Why invest ethically?
The myth of 21x impact
You may have come across a claim by the pension campaign group, Make My Money Matter, that “Making your pension green is 21x more powerful at cutting your carbon than giving up flying, going veggie and switching energy provider.”
While we are in support of the Make My Money Matter campaign to get people to green their pension, we don’t believe this is the right way of understanding the impact of pension or investment funds.
How should we understand the impacts of our decisions – particularly those around our finances? Let’s take the fictional example of Mrs Jones, who is on a mission to do what she can to reduce her carbon impact.

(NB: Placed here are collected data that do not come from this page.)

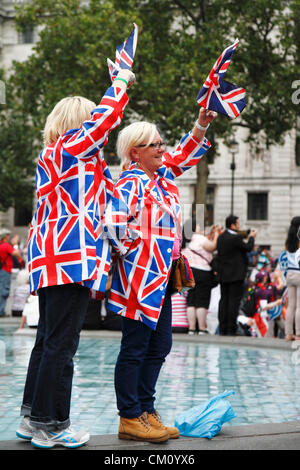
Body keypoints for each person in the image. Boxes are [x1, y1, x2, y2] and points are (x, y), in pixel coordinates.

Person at [16, 68, 135, 449]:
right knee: (62, 345)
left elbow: (107, 206)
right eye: (91, 121)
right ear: (80, 124)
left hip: (50, 259)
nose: (101, 132)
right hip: (72, 259)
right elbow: (107, 116)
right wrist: (121, 80)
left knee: (47, 342)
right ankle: (52, 424)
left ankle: (31, 416)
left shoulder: (57, 157)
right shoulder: (73, 148)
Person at [104, 107, 217, 442]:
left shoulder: (163, 178)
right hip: (140, 279)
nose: (161, 148)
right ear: (134, 152)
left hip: (163, 279)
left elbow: (184, 153)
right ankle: (130, 416)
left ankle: (146, 410)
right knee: (135, 347)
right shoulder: (128, 182)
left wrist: (201, 123)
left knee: (161, 344)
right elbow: (112, 226)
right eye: (154, 144)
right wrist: (133, 253)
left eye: (161, 142)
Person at [217, 215, 257, 335]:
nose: (239, 226)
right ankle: (231, 328)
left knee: (223, 300)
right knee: (233, 302)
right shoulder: (235, 239)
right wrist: (251, 237)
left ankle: (223, 327)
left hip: (223, 275)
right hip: (235, 275)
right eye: (238, 224)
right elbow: (248, 248)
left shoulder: (221, 237)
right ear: (233, 225)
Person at [182, 224, 222, 334]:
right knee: (201, 301)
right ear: (194, 228)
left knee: (191, 300)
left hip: (189, 272)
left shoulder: (185, 240)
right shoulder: (199, 238)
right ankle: (202, 328)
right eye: (199, 226)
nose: (201, 227)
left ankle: (192, 328)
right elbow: (212, 247)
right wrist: (217, 234)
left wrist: (211, 234)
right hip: (202, 272)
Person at [278, 216, 300, 341]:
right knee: (299, 306)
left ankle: (288, 334)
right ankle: (298, 334)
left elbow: (284, 257)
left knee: (290, 306)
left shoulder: (288, 240)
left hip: (290, 274)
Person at [0, 228, 21, 317]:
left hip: (2, 270)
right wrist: (15, 244)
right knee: (4, 291)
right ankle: (1, 311)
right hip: (5, 270)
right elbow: (16, 253)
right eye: (8, 235)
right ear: (5, 237)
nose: (9, 237)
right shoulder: (5, 245)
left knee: (2, 290)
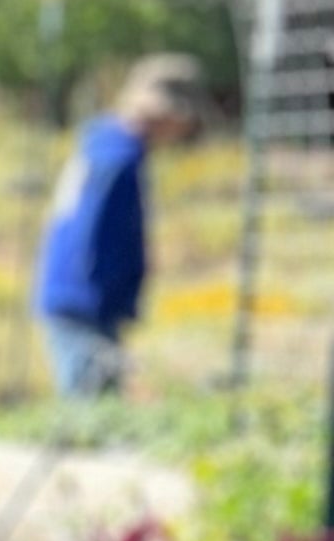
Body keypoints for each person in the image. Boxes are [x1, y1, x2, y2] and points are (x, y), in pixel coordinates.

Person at [33, 54, 210, 396]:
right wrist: (109, 292)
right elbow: (90, 234)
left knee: (93, 398)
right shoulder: (119, 158)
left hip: (75, 296)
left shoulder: (101, 141)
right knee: (91, 405)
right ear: (165, 116)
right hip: (85, 301)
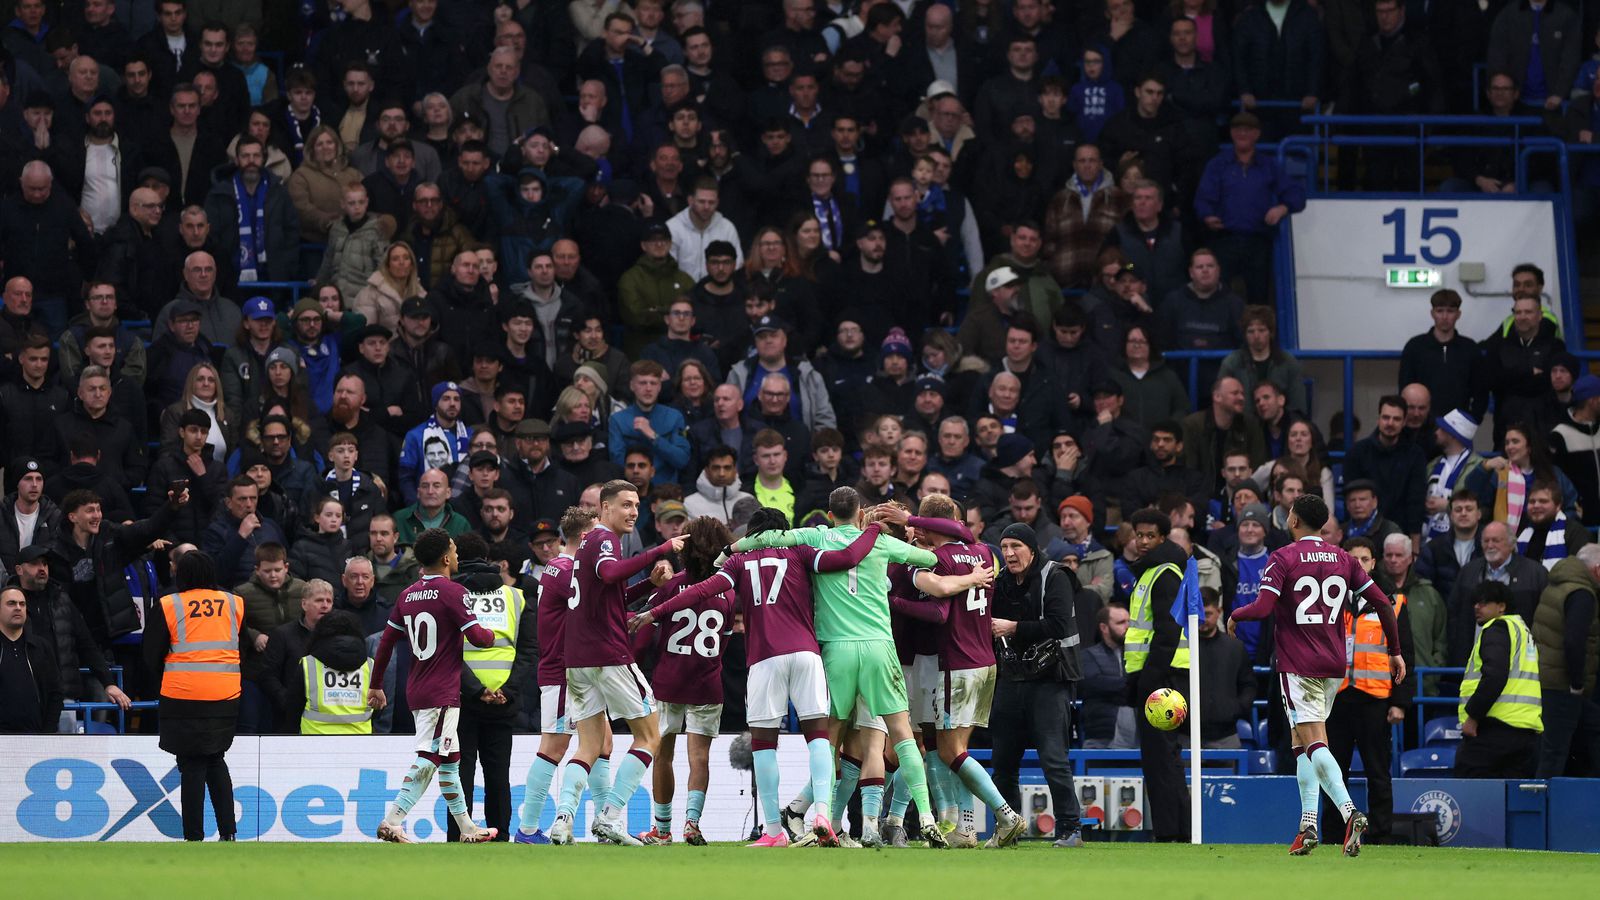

Firstly, she decides to do her weekly grocery shop on foot rather than using her petrol car. Her decision results in her using less petrol, which means her carbon impact is lower than before. The cause and effect is direct and easily measurable.
Next, she decides to stop buying meat (which generally has a high carbon impact) and instead buys plant-based foods. The real-world impact of this choice is not as immediate as her first because the meat that she would have bought has already been produced. However, over time the grocery shop will react to Mrs Jones’ changing diet by supplying less meat than before, which in turn will mean less is supplied by the producer, leading to lower carbon emissions produced.
Although this impact is less direct and immediate than the first, it is fair to say that Mrs Jones’ decision contributed to a reduction in carbon emissions.
Finally, Mrs Jones decides to green her investments by selling the shares she owned in a fossil fuel company and using the money to buy a stake in a renewable energy company. According to Make My Money Matter’s logic, this action would cut Mrs Jones’ carbon impact significantly because she is no longer responsible for the high carbon impact of the fossil fuel company.
The problem with this logic is that the carbon impact of the fossil fuel company has not reduced as a result of Mrs Jones selling her shares – the ownership of this impact has simply been passed to someone else. It is not right to claim that she has cut carbon because no carbon has actually been cut!
While Make My Money Matter’s ‘21x’ statistic may encourage people to green their investments, there is a danger that it might also make people complacent about other actions that have very direct impacts.
If you think that other actions pale in comparison to greening your investments, why bother reducing your daily intake of Brazilian grass-fed beef?
After reading the above, you might wonder why you should bother investing ethically, but there are several important reasons. The first is what we might somewhat cautiously call ‘associated impact’.
Some, if not most, of the positive impact associated with a product can be attributed to the end user (the person who buys and uses the electric car). But we can also attribute impact to others in the value chain, notably: those that run the company (the workers/managers) and the owners (shareholders).
Having a share in a company does not mean you can claim full responsibility for its impacts, positive or negative, but you are becoming part of the wider network that allows it to function and survive, so it is fair to say that your investment has an associated impact.
Expressing support for a sector
By purchasing shares you are expressing support for that company and the industry it represents – similar to how your vote at an election is a vote of confidence for a specific candidate and their wider political party.
When a company’s shares are in high demand, this is generally interpreted as a sign that it is healthy and its future prospects good. This makes it easier for that company to raise capital in future. By the same logic, when no one wants to buy a company’s shares, it may be difficult for it to raise capital in future.
As such, maintaining a buoyant share price is important for a company’s longevity. If a significant number of investors choose to shun or divest from a particular company or sector, it will make it more difficult to operate in future. According to research into the oil and gas sector across thirty-three countries, published in the Journal of Economic Geography, divestment can reduce access to capital for fossil fuel companies and make further exploration more difficult.
A company’s share price can also drop dramatically, such as following a controversy. This was the case in 2020 when the share price of fast fashion retailer Boohoo dropped 18% following revelations about poor working conditions in its factories. Some investors, including Aberdeen Standard Investments, sold their shares, while the Boohoo PR team no doubt went into overdrive in order to stop all the other horses from bolting.
Voting and engagement
If you own shares in a company, you get the right to vote at their AGMs and other meetings – the more shares you own the more influence you have. This gives you power to vote on matters such as who runs the company day-to-day (if you don’t like what the director is doing you can vote them out) and what should happen to any profits made (should they be awarded as director bonuses or should they be used to finance the company’s carbon-reduction plan?).
If you own a significant number of shares, as investment funds often do, you will likely be able to engage with companies throughout the year, especially if you are a long-term investor, as many of the best ethical funds are. For example, an investment fund might pressure a company by threatening to withdraw its investment if that company doesn’t start reporting on its carbon emissions by a given date.
Asset managers should be transparent about how they have engaged with a company so that consumers can assess whether they are engaging and voting in a way that they agree with. Of course, engagement doesn’t necessarily yield results: one small, iconoclastic fish in a big, conservative pond will struggle to have significant influence. For this reason, asset managers should also report on the outcomes of their engagement, to show what effect, if any, they have had – signatories of the UK Stewardship Code are required to do this.